NCC Bank Limited or National Credit and Commerce Bank Limited is a Bangladeshi private commercial bank. Mohammad Mamdudur Rashid is the present Managing Director and CEO of the bank.

History 
NCC Bank was founded in 1985 as an investment company in the name of NCL (National Credit Limited). It became a scheduled commercial bank after receiving permission from the central bank in 1993 and started with a paid up capital of Tk. 39 crore.
The point of the organization was to assemble assets from inside and put them in such path in order to build up nation's Industrial and Trade Sector and assuming an impetus part in the arrangement of the capital market too.

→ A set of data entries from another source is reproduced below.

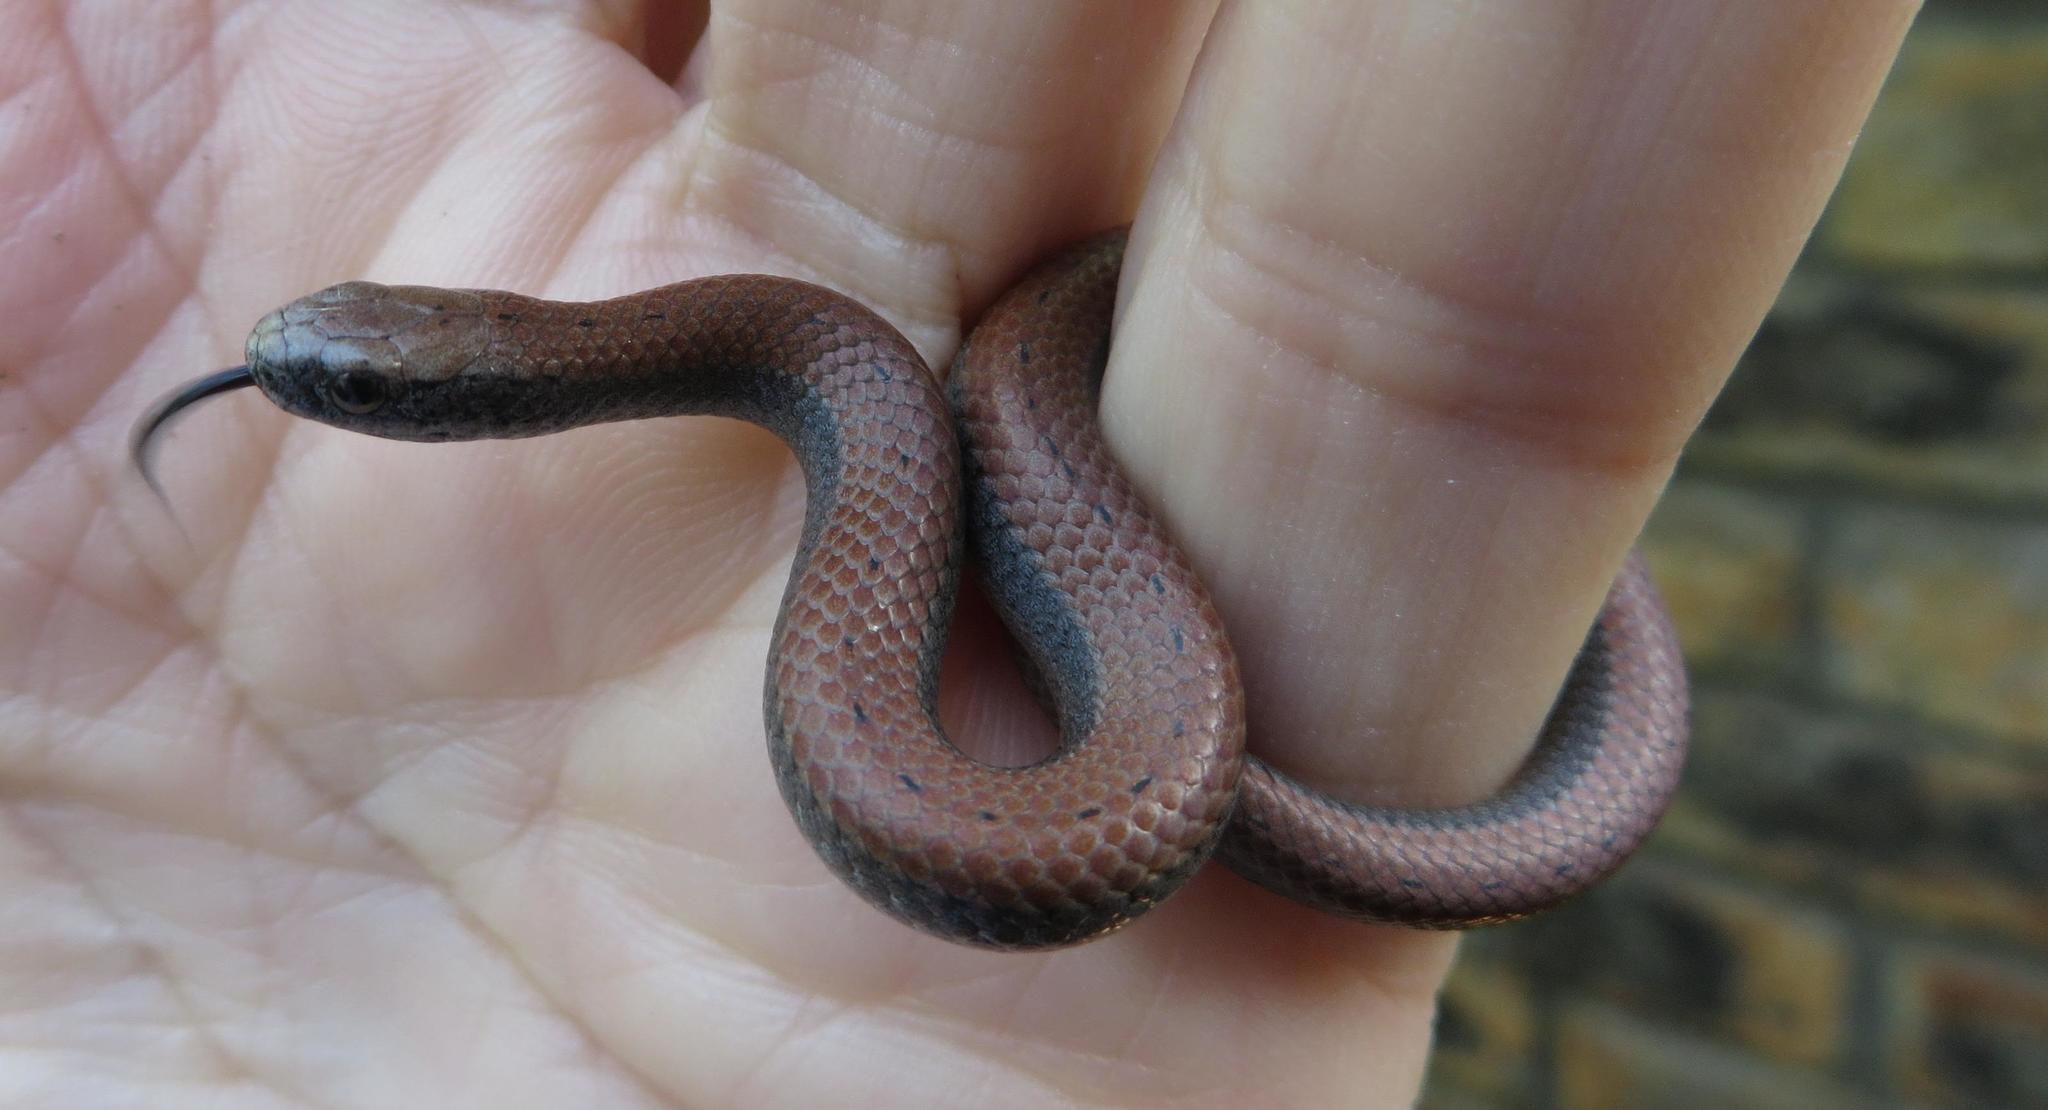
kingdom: Animalia
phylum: Chordata
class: Squamata
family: Pseudoxyrhophiidae
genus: Duberria
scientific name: Duberria lutrix
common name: Common slug eater
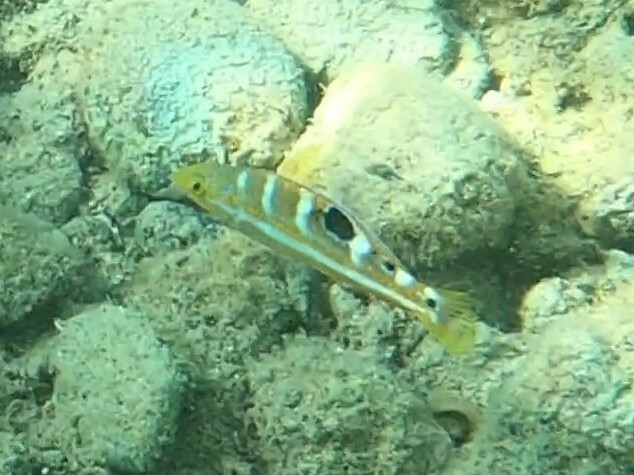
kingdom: Animalia
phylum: Chordata
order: Perciformes
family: Labridae
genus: Halichoeres
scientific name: Halichoeres radiatus
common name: Puddingwife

National Credit and Commerce Bank Limited bears a unique history of its own. The organization started its journey in the financial sector of the country as an investment company back in 1985. The aim of the company was to mobilize resources from within and invest them in such way so as to develop country's Industrial and Trade Sector and playing a catalyst role in the formation of capital market as well. Its membership with the browse helped the company to a great extent in these regard. The company operated upto 1992 with 16 branches and thereafter with the permission of the Central Bank converted into a full fledged private commercial Bank in 1993 with paid up capital of Tk. 39.00 crore to serve the nation from a broader platform. Since its inception NCC Bank Ltd. has acquired commendable reputation by providing sincere personalized service to its customers in a technology based environment. The Bank has set up a new standard in financing in the Industrial, Trade and Foreign exchange business. Its various deposit & credit products have also attracted the clients-both corporate and individuals who feel comfort in doing business with the Bank.